Profetas do modelo estagnacionista

Notícias de hoje vindas dos EUA, confirmam que a economia americana registrou um crescimento (anualizado) de 3,9% no terceiro trimestre, segundo estimativa inicial divulgada nesta quarta-feira pelo Departamento do Comércio. O resultado foi o maior desde o registrado no primeiro trimestre do ano passado, quando o PIB (Produto Interno Bruto) cresceu 4,8%. Ou seja, a economia dos EUA, ao contrário do que afirmam os “profetas do modelo estagnacionista”, está sim aquecida. Contudo, a decisão de hoje do Federal Reserve de cortar a taxa básica de juros, nos leva a uma reflexão. Uma economia em aquecimento com políticas de cortes de juros, estará correta ? Is there something wrong ? Depende, se depender dos comentários, dos profetas do modelo estagnacionista que vivem no Brasil, mas trabalham em Wall Street, isso não serve para o Brasil.
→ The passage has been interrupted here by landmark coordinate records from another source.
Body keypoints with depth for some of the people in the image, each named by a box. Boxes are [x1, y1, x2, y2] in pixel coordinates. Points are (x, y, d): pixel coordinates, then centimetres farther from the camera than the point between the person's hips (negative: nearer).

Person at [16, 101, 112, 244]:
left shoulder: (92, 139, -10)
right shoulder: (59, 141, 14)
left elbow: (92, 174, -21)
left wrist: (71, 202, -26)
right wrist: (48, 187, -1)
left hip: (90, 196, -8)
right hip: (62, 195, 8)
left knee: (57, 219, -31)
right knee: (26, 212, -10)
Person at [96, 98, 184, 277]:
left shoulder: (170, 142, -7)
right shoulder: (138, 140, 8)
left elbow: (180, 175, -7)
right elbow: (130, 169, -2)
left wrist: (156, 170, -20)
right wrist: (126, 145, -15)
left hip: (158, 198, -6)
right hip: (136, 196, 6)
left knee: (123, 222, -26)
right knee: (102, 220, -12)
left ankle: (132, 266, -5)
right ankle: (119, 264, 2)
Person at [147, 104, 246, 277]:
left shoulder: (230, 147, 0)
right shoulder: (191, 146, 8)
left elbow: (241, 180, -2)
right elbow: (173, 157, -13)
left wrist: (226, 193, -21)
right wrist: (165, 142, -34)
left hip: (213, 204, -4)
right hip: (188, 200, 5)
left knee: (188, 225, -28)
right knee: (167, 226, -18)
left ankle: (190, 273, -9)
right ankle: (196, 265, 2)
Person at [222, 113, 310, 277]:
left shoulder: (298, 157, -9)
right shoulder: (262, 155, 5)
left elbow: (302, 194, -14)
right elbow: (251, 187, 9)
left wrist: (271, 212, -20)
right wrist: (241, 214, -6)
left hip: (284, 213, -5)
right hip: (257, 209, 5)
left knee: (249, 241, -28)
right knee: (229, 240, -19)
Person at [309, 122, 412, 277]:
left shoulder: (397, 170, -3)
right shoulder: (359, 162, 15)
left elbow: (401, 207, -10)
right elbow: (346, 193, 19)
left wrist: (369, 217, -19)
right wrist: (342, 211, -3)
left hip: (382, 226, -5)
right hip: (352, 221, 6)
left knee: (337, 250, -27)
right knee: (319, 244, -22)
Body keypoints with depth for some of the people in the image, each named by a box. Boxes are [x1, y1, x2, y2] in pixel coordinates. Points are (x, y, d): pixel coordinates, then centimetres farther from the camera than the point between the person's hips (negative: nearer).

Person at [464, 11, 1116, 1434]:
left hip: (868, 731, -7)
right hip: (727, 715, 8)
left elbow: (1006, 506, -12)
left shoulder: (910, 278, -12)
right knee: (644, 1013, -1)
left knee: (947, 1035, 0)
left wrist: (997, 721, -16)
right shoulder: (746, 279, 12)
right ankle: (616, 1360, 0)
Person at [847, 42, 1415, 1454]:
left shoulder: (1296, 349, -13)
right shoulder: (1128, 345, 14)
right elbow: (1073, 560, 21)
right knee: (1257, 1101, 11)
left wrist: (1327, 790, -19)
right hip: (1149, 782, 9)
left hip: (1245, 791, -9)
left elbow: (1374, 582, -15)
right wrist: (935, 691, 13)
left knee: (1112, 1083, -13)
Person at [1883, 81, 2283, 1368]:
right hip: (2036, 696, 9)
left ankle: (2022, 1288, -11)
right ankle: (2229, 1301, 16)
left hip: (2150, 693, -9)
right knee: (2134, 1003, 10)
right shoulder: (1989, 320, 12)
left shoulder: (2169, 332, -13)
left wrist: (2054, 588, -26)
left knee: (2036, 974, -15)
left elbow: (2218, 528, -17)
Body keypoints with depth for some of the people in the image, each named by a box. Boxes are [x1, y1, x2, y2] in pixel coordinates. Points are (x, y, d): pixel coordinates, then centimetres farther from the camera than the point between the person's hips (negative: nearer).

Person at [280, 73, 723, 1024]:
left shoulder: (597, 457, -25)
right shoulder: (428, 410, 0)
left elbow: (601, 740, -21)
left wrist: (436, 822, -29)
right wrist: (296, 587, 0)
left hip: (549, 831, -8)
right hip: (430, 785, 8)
Segundo eles, temos sim que fazer ao contrário, para que o capital internacional se beneficie e o modelo estagnacionista se implante definitivamente no Cassino Brasil. Economistas que trabalham para esses grandes grupos que querem o “marasmo” econômico brasileiro; alegam através do terrorismo inflacionário, que temos que continuar com os juros nesse patamar, que é necessário insistirmos no “travamento” da nossa economia, alegando altas em alguns setores, para embasar a pobre argumentação do “superaquecimento”, do medo da volta da inflação, que na realidade é uma grande balela, que serve apenas para visar seus interesses não patrióticos.

Segundo números da Comissão de Valores Mobiliários (CVM), vinculada ao Ministério da Fazenda, de janeiro a setembro o volume de capital estrangeiro para especular no mercado financeiro (renda fixa e ações) foi de US$ 35,794. No mesmo período do ano passado, o total foi de US$ 9,051 bilhões. Ou seja, houve um aumento de quase 300%.
A título de comparação no período, o saldo da balança comercial, por exemplo, foi de US$ 30,938 bilhões. O que mostra que a enorme quantidade de dólares que entra no país, jogando sua cotação para baixo, se dá em função da taxa de juros, que se encontra em um patamar ainda bastante alto.

Não é preciso ser economista, nem tampouco palpiteiro, para se inferir a má intenção dos membros do COPOM, que mais parece uma “Febrabam versão americana”, composta por representantes de bancos internacionais, para perceber que, o que se faz nos EUA, não se pode fazer aqui. E o pior, esses “profetas do estagnacionismo” ainda culpam o governo argumentando que ao invés de apregoar a diminuição das taxas de juros estratosféricas, o governo deveria “promover um programa de reforma”, como cortes nos gastos públicos e outros meios de contenção, sem a menor preocupação com o povo brasileiro que necessita da geração de 4 milhões de empregos por ano, e desenvolvimento do nosso parque industrial nacional.

Culpar os economistas, culpar o COPOM, culpar os “profetas do estagnacionismo”, de nada adianta, se não nos dermos conta de que os 58 milhões de votos a Lula, envoltos num discurso desenvolvimentista, a favor de maior distribuição de renda, e de crescimento, nada mais era do que uma pílula dourada mais ou menos reluzente com os dizeres “In Gold we trust”.